• **EXERCISE DESCRIPTION**
Each line of the records below that holds "Maine" should be copied out.

[Items from a data source]
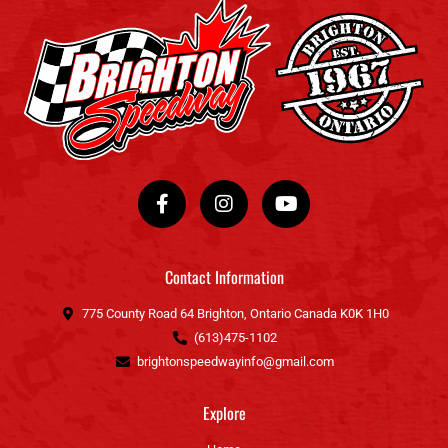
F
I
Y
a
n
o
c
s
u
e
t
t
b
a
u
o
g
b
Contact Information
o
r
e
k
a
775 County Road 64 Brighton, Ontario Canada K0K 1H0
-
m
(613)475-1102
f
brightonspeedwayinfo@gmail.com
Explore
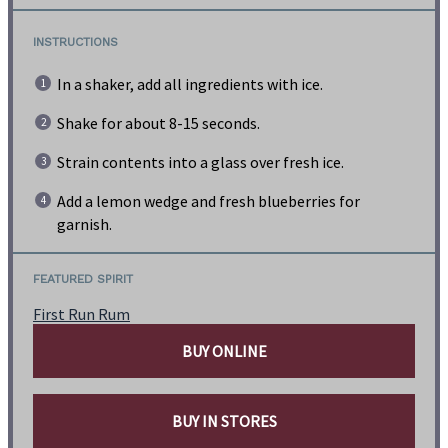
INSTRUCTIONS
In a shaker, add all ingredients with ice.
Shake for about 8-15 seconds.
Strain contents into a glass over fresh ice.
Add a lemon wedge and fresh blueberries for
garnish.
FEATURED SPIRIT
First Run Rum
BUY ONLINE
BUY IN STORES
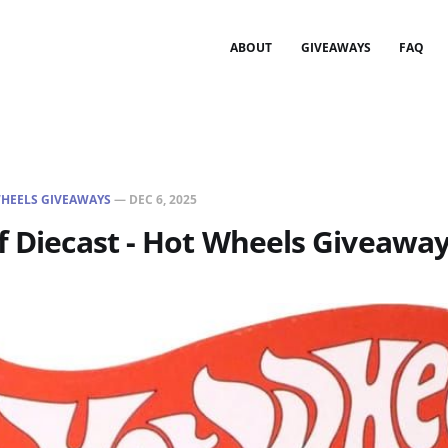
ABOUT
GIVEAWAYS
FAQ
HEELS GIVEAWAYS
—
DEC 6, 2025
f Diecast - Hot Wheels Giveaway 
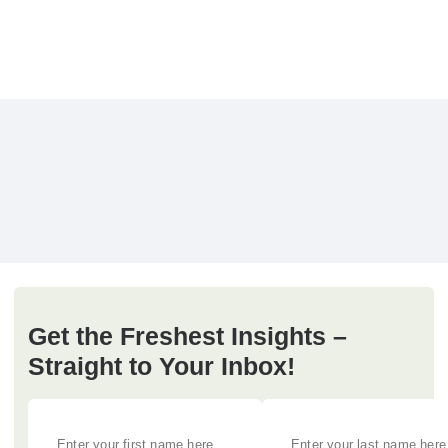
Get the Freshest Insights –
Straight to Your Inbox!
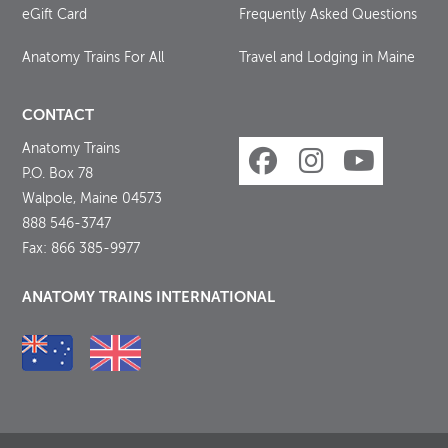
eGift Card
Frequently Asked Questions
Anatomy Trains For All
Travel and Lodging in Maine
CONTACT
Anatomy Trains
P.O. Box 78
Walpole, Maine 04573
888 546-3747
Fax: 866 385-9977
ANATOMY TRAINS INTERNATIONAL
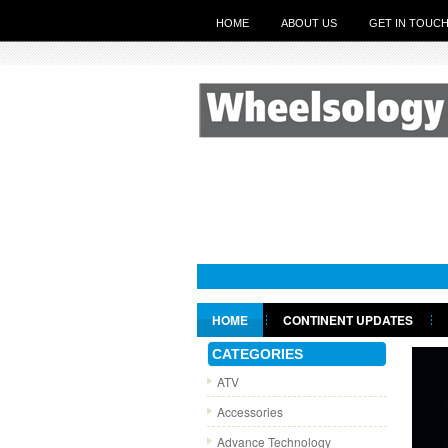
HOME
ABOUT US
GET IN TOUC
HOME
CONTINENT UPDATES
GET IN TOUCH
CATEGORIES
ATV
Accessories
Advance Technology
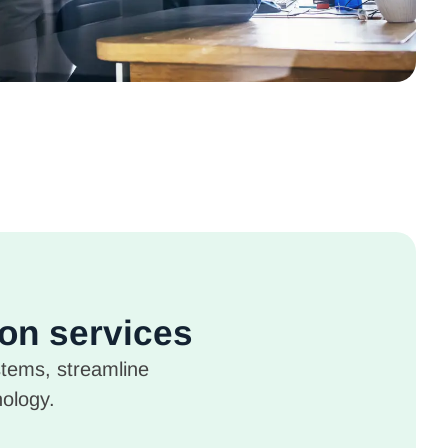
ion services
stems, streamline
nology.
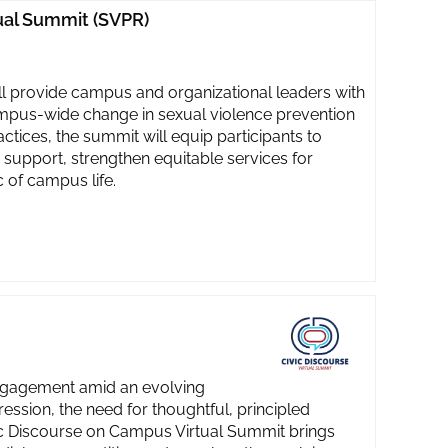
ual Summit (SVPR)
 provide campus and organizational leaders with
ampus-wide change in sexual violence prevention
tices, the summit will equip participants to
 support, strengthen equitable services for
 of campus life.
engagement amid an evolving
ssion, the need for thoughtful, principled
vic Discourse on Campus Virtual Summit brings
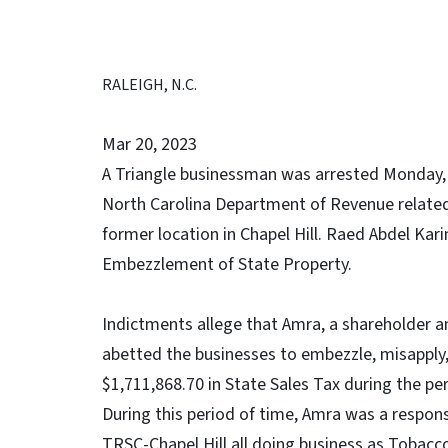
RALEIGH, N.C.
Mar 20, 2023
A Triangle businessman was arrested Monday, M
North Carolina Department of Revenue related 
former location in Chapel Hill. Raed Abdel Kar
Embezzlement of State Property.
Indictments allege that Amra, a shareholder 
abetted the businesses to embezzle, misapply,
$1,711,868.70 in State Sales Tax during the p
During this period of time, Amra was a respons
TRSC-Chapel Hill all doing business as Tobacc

• **EXERCISE RESULT**
Travel and Lodging in Maine
Walpole, Maine 04573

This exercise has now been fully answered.